Reference monitors for HDR are significantly more expensive than for non-HDR displays (approximately 5x for a similar-sized screen). This means that not all production monitors at an OB or studio are HDR, typically the camera operators are looking at an SDR signal. We found a few years ago that the SDR output of an HDR camera was difficult to work with – the controls did not affect the HDR and SDR signals in the same way and the signals often drifted apart as the camera exposure changed. Therefore, we use a workflow where the camera’s SDR output is ignored and operators look at a down-mapped HDR camera signal, using the same conversion used to create the BBC One HD feed. This way, our most viewed signal maintains the highest quality and the HDR shadows and mid-tones follow exactly.

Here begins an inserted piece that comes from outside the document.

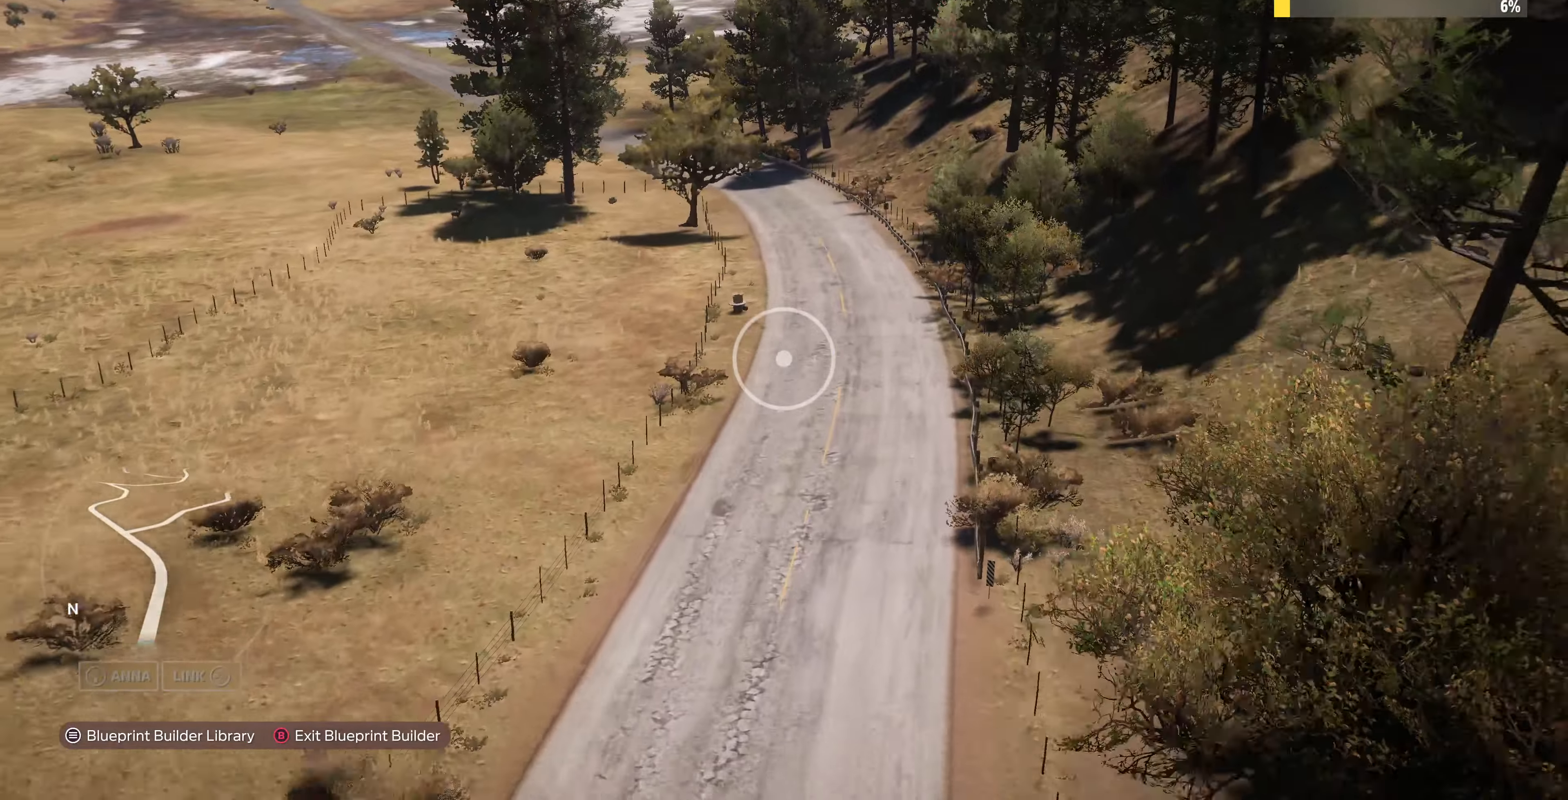
{"buttons": [], "left_stick": "up", "right_stick": "up-left", "events": []}
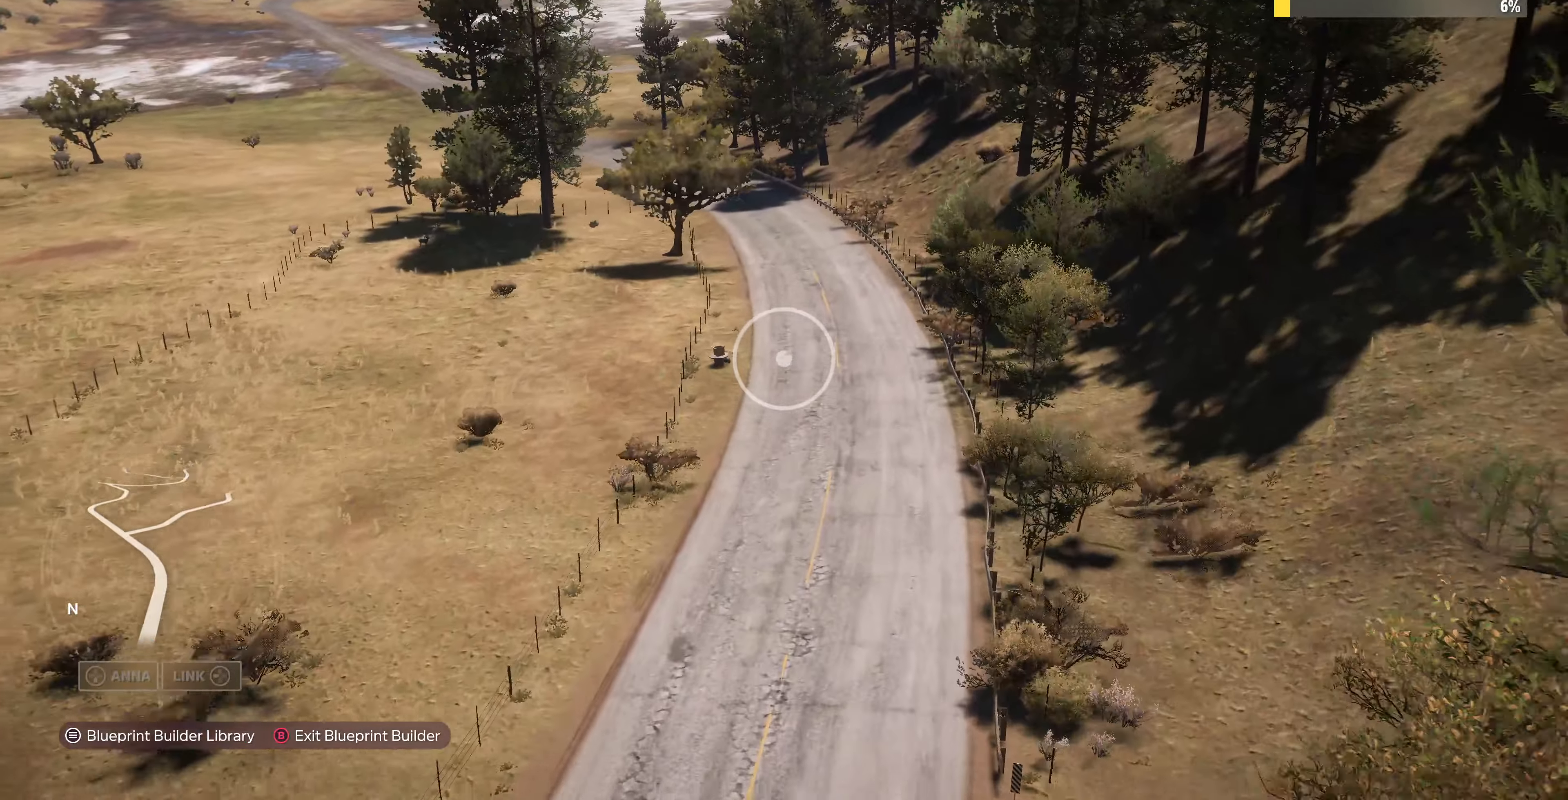
{"buttons": [], "left_stick": "up", "right_stick": "up-left", "events": []}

Production monitors will still be SDR for quite some time, but as more HDR monitors become available, there will be a time when productions can move to camera controllers monitoring on HDR screens, exploiting more of the available HDR colour volume.
Today, the HDR video signal follows the SDR signal but with better, more natural highlights and the ability to display a greater range of naturally occurring and manufactured colours. This is possible as the static conversions used, in conjunction with controlling cameras viewing the SDR signal, match the shadows and mid-tones of the HDR input and SDR output signals.
However, in future, if we fully explore the HDR volume with camera controls, we may prefer to allow a greater exposure latitude in HDR and need to dynamically alter the conversion used to map the HDR to fit in to the SDR colour volume. There are some exciting candidate technologies out there but, at present, they act over the entire video plane. To truly work with a sport style workflow, they will need to dynamically map the video elements in a signal while identifying and applying a fixed transform to graphics elements. You would not want a football score graphic to change brightness or a national flag to change colour because the football action was moving from a sunny area to a shaded area.